Volvió a centrarse en la casa. Habían corrido una de las vidrieras y la silueta se encontraba entonces en la terraza, bajo la cubierta de hormigón que la protegía de la lluvia.

—¿Quién es usted?

—Comandante Servaz, de la policía judicial —contestó, sacando su placa mientras subía los escalones—. ¿Paul Lacaze?

—¿Y usted qué cree? —replicó, sonriendo, el hombre—. ¿No ve nunca la tele, comandante?

—No mucho, no, pero acabo de oírlo en la radio… Muy interesante.

—¿Qué le trae por aquí?

Servaz se situó a resguardo y lo observó con detenimiento.

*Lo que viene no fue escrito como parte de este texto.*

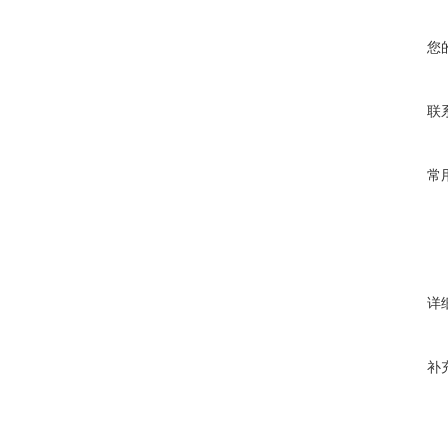
您
联
常
详
补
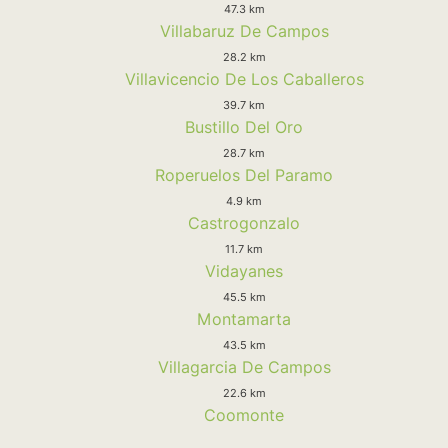
47.3 km
Villabaruz De Campos
28.2 km
Villavicencio De Los Caballeros
39.7 km
Bustillo Del Oro
28.7 km
Roperuelos Del Paramo
4.9 km
Castrogonzalo
11.7 km
Vidayanes
45.5 km
Montamarta
43.5 km
Villagarcia De Campos
22.6 km
Coomonte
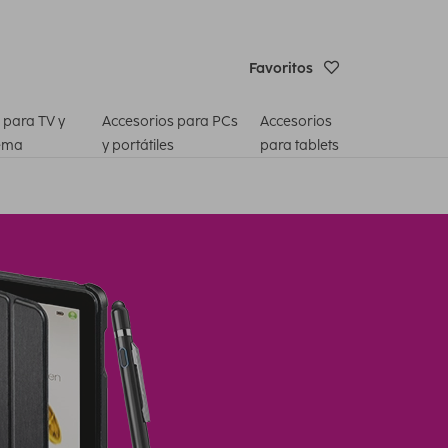
Favoritos
 para TV y
Accesorios para PCs
Accesorios
ema
y portátiles
para tablets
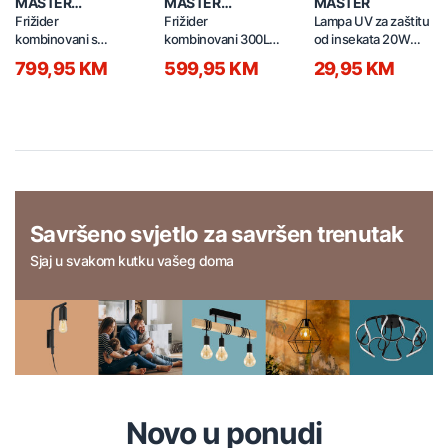
MASTER
MASTER
MASTER
PROFESSIONAL
PROFESSIONAL
Frižider
Frižider
Lampa UV za zaštitu
kombinovani s
kombinovani 300L
od insekata 20W
dispanzerom za
BDC-310 bijeli
QP-MLR crna
799,95 KM
599,95 KM
29,95 KM
vodu 335L BCD-
335WEPJ sivi
Savršeno svjetlo za savršen trenutak
Sjaj u svakom kutku vašeg doma
Novo u ponudi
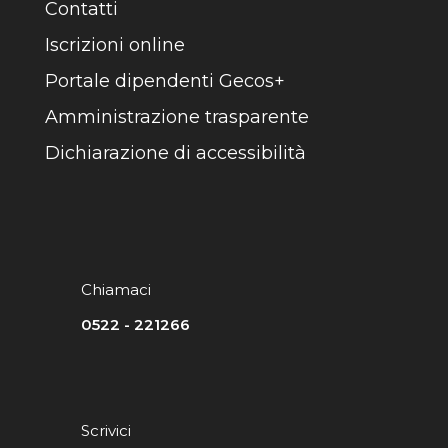
Contatti
Iscrizioni online
Portale dipendenti Gecos+
Amministrazione trasparente
Dichiarazione di accessibilità
Chiamaci
0522 - 221266
Scrivici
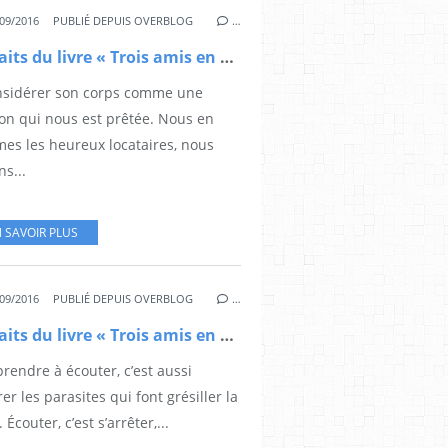
09/2016
PUBLIÉ DEPUIS OVERBLOG
…
Extraits du livre « Trois amis en quête de Sagesse » (8)
nsidérer son corps comme une
on qui nous est prêtée. Nous en
es les heureux locataires, nous
s...
 SAVOIR PLUS
09/2016
PUBLIÉ DEPUIS OVERBLOG
…
Extraits du livre « Trois amis en quête de Sagesse » (7)
rendre à écouter, c’est aussi
er les parasites qui font grésiller la
. Écouter, c’est s’arrêter,...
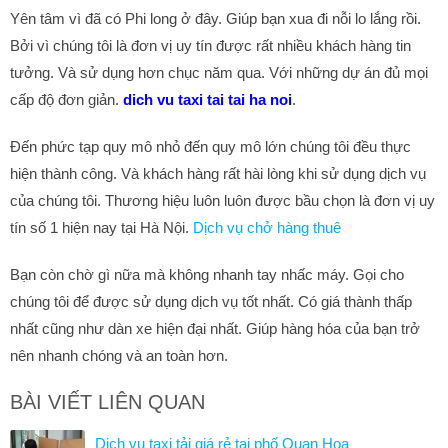
Yên tâm vì đã có Phi long ở đây. Giúp bạn xua đi nỗi lo lắng rồi.
Bởi vì chúng tôi là đơn vị uy tín được rất nhiều khách hàng tin
tưởng. Và sử dụng hơn chục năm qua. Với những dự án đủ mọi
cấp độ đơn giản.
dich vu taxi tai tai ha noi
.
Đến phức tạp quy mô nhỏ đến quy mô lớn chúng tôi đều thực
hiện thành công. Và khách hàng rất hài lòng khi sử dụng dịch vụ
của chúng tôi. Thương hiệu luôn luôn được bầu chọn là đơn vị uy
tín số 1 hiện nay tại Hà Nội.
Dịch vụ chở hàng thuê
Bạn còn chờ gì nữa mà không nhanh tay nhấc máy. Gọi cho
chúng tôi để được sử dụng dịch vụ tốt nhất. Có giá thành thấp
nhất cũng như dàn xe hiện đại nhất. Giúp hàng hóa của bạn trở
nên nhanh chóng và an toàn hơn.
BÀI VIẾT LIÊN QUAN
Dịch vụ taxi tải giá rẻ tại phố Quan Hoa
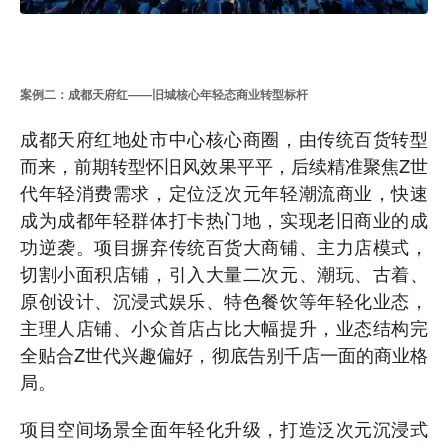
案例二：成都天府红——旧城核心年轻态商业转型标杆
成都天府红地处市中心核心商圈，由传统百货转型
而来，前期转型怀旧风效果平平，后续精准聚焦Z世
代年轻消费需求，定位泛次元年轻潮流商业，快速
成为成都年轻群体打卡热门地，实现老旧商业的成
功逆袭。项目摒弃传统百货大商铺、主力店模式，
切割小面积店铺，引入大量二次元、潮玩、古着、
原创设计、沉浸式娱乐、特色餐饮等年轻化业态，
主理人店铺、小众首店占比大幅提升，业态结构完
全贴合Z世代兴趣偏好，彻底告别千店一面的商业格
局。
项目空间场景全面年轻化升级，打造泛次元沉浸式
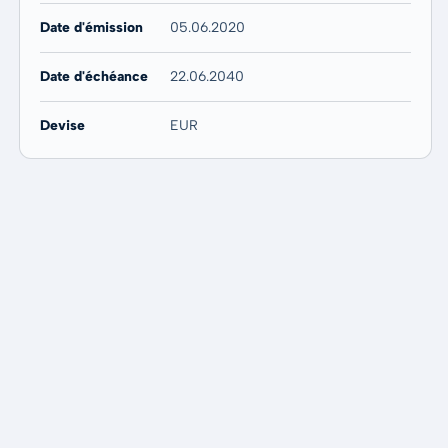
Date d'émission
05.06.2020
Date d'échéance
22.06.2040
Devise
EUR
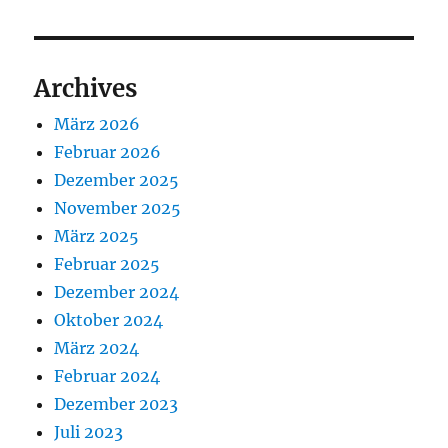
Archives
März 2026
Februar 2026
Dezember 2025
November 2025
März 2025
Februar 2025
Dezember 2024
Oktober 2024
März 2024
Februar 2024
Dezember 2023
Juli 2023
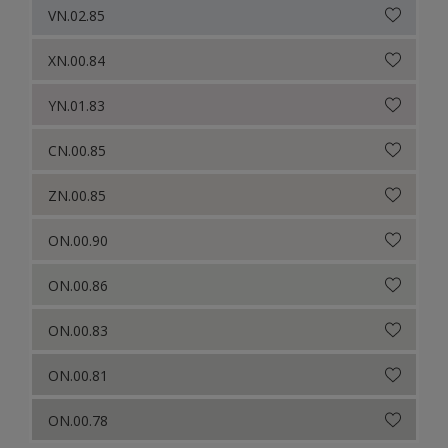
VN.02.85
XN.00.84
YN.01.83
CN.00.85
ZN.00.85
ON.00.90
ON.00.86
ON.00.83
ON.00.81
ON.00.78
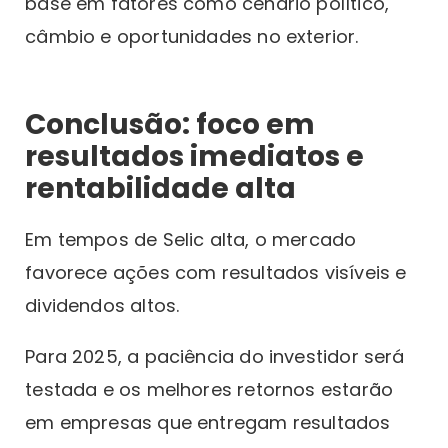
base em fatores como cenário político,
câmbio e oportunidades no exterior.
Conclusão: foco em
resultados imediatos e
rentabilidade alta
Em tempos de Selic alta, o mercado
favorece ações com resultados visíveis e
dividendos altos.
Para 2025, a paciência do investidor será
testada e os melhores retornos estarão
em empresas que entregam resultados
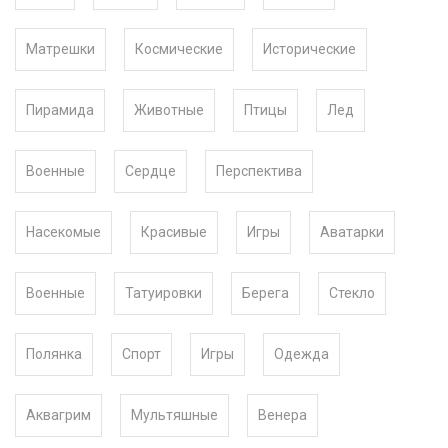
Матрешки
Космические
Исторические
Пирамида
Животные
Птицы
Лед
Военные
Сердце
Перспектива
Насекомые
Красивые
Игры
Аватарки
Военные
Татуировки
Берега
Стекло
Полянка
Спорт
Игры
Одежда
Аквагрим
Мультяшные
Венера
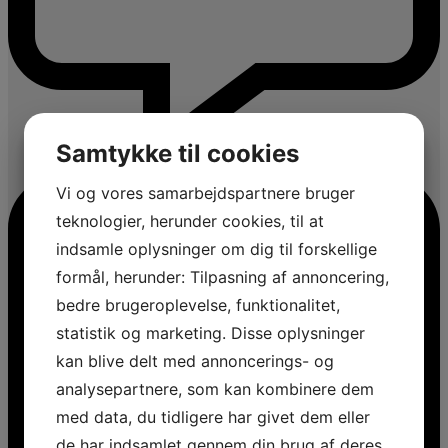
Samtykke til cookies
Vi og vores samarbejdspartnere bruger
teknologier, herunder cookies, til at
indsamle oplysninger om dig til forskellige
formål, herunder: Tilpasning af annoncering,
bedre brugeroplevelse, funktionalitet,
statistik og marketing. Disse oplysninger
kan blive delt med annoncerings- og
analysepartnere, som kan kombinere dem
med data, du tidligere har givet dem eller
de har indsamlet gennem din brug af deres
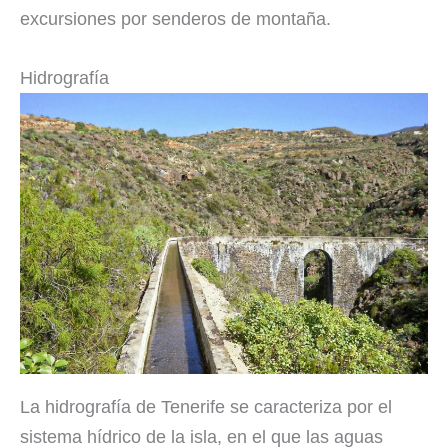
excursiones por senderos de montaña.
Hidrografía
La hidrografía de Tenerife se caracteriza por el
sistema hídrico de la isla, en el que las aguas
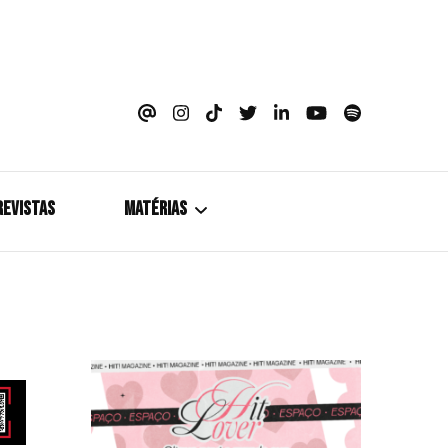
azine
REVISTAS
MATÉRIAS
5+1
Cobertura
Coletiva de Imprensa
Drama? HIT!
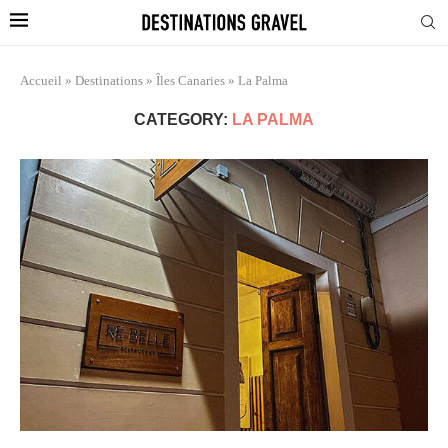
Accueil
»
Destinations
»
Îles Canaries
»
La Palma
CATEGORY:
LA PALMA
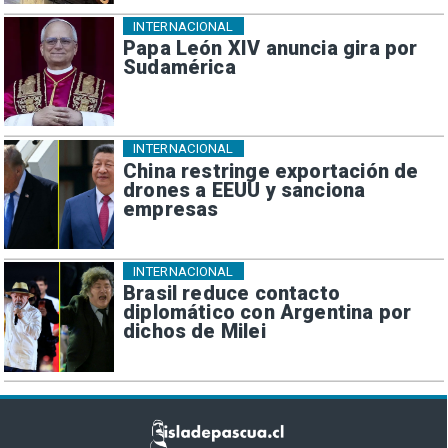
INTERNACIONAL
Papa León XIV anuncia gira por
Sudamérica
INTERNACIONAL
China restringe exportación de
drones a EEUU y sanciona
empresas
INTERNACIONAL
Brasil reduce contacto
diplomático con Argentina por
dichos de Milei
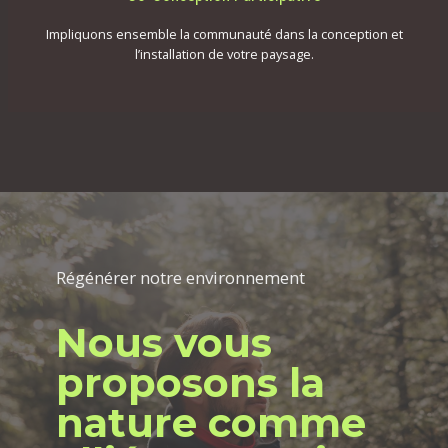
Impliquons ensemble la communauté dans la conception et
l’installation de votre paysage.
Régénérer notre environnement
Nous vous
proposons la
nature comme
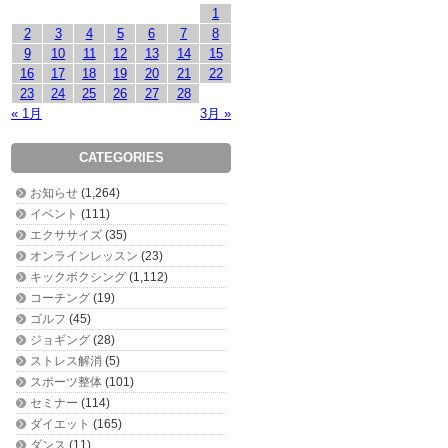
1
2
3
4
5
6
7
8
9
10
11
12
13
14
15
16
17
18
19
20
21
22
23
24
25
26
27
28
« 1月
3月 »
CATEGORIES
お知らせ
(1,264)
イベント
(111)
エクササイズ
(35)
オンラインレッスン
(23)
キックボクシング
(1,112)
コーチング
(19)
ゴルフ
(45)
ジョギング
(28)
ストレス解消
(5)
スポーツ整体
(101)
セミナー
(114)
ダイエット
(165)
ダンス
(11)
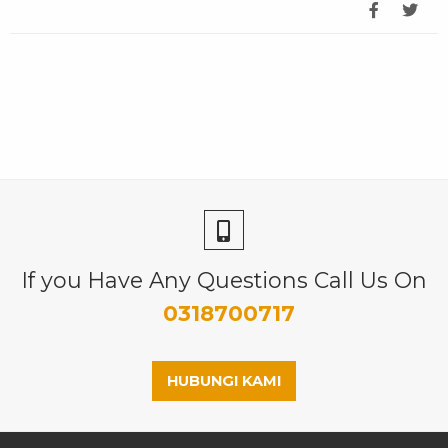
If you Have Any Questions Call Us On
0318700717
HUBUNGI KAMI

De unos cuarenta años, estatura mediana, robusto, en evidente buena forma física, Lacaze vestía un chándal con capucha que le confería cierto aire de boxeador después de un entrenamiento. Eso era él precisamente, un pugilista, un combatiente, el tipo de persona que prefería golpear a esquivar. El chándal no era el mismo que en el vídeo de la cámara de vigilancia, pero eso no quería decir nada.

—¿No lo adivina?

La expresión se volvió menos afable.

—Claire Diemar —dijo Servaz.

El diputado mantuvo durante un instante una absoluta inmovilidad.

—¿Qué pasa, cariño? —preguntó una voz femenina.

—Nada. El señor es de la policía. Investiga ese asunto de asesinato, y como yo soy diputado y alcalde de esta ciudad…

Lacaze le dirigió una penetrante mirada. Servaz vio que la mujer se acercaba. Llevaba un pañuelo anudado en la cabeza y una peluca debajo. En lugar de cejas tenía una gruesa raya trazada con lápiz e, incluso en aquella penumbra gris, saltaba a la vista que tenía mala cara. Pese a ello, seguía siendo guapa. Le tendió una mano y Servaz se la estrechó. Era liviana como una pluma, carente de fuerza y energía.

En sus ojos percibió que el cáncer iba ganando terreno y, de repente, le dieron ganas de excusarse y dar media vuelta.

—Fue un suceso horrible, lo de esa pobre mujer —dijo.

—No tardaré mucho —prometió él—. Simples formalidades. —Miró al marido.

—¿Y si vamos a mi despacho, comandante?

Servaz asintió con la cabeza. Luego Lacaze señaló el suelo y, al bajar la vista, Servaz vio un felpudo, en el que se limpió con docilidad los pies. Después entraron en la casa. Atravesaron el salón donde un gran televisor de pantalla plana difundía una película en blanco y negro con subtítulos, sin volumen. Servaz advirtió dos vasos medio llenos de whisky encima de la mesa del sofá y una botella encima de la barra. Pasaron por un pasillo iluminado con focos, sin la menor decoración en las paredes. Al otro lado, la noche caía sobre el vidrio. Lacaze empujó una puerta situada al fondo del corredor. Como cabía esperar, el despacho era grande, moderno y acogedor. Las paredes de ébano estaban casi recubiertas de fotos enmarcadas.

—Siéntese.

Lacaze se situó detrás de su escritorio y se dejó caer en un sillón de cuero. Luego encendió una lámpara de flexo. La silla en la que se sentó Servaz se componía de tubos cromados y de flexible cuero.

—Nadie me ha avisado de su visita —indicó el diputado, sin rastros ya de urbanidad.

—Yo he tomado la iniciativa.

—De acuerdo. ¿Qué quiere?

—Ya lo sabe.

—Vaya al grano, comandante.

—Claire Diemar era su amante…

El diputado no disimuló su sorpresa. Servaz no preguntaba, afirmaba.

—¿Quién se lo ha dicho?

—Su ordenador, aunque alguien se tomó la molestia de vaciar meticulosamente sus dos listas de mensajes, la del trabajo y la de su domicilio. De todos modos fue una maniobra más bien estúpida, si quiere saber mi opinión.

Lacaze lo miró sin comprender. O tal vez estaba simplemente fingiendo.

—Thomas999 es usted, ¿no? Intercambiaban mensajes apasionados.

—La quería.

La respuesta, lacónica y directa, tomó de improviso a Servaz. Lacaze practicaba, por lo visto, la franqueza en todos los terrenos. ¿Sería un político sincero? Servaz no era tan ingenuo como para creer que existiera un espécimen así.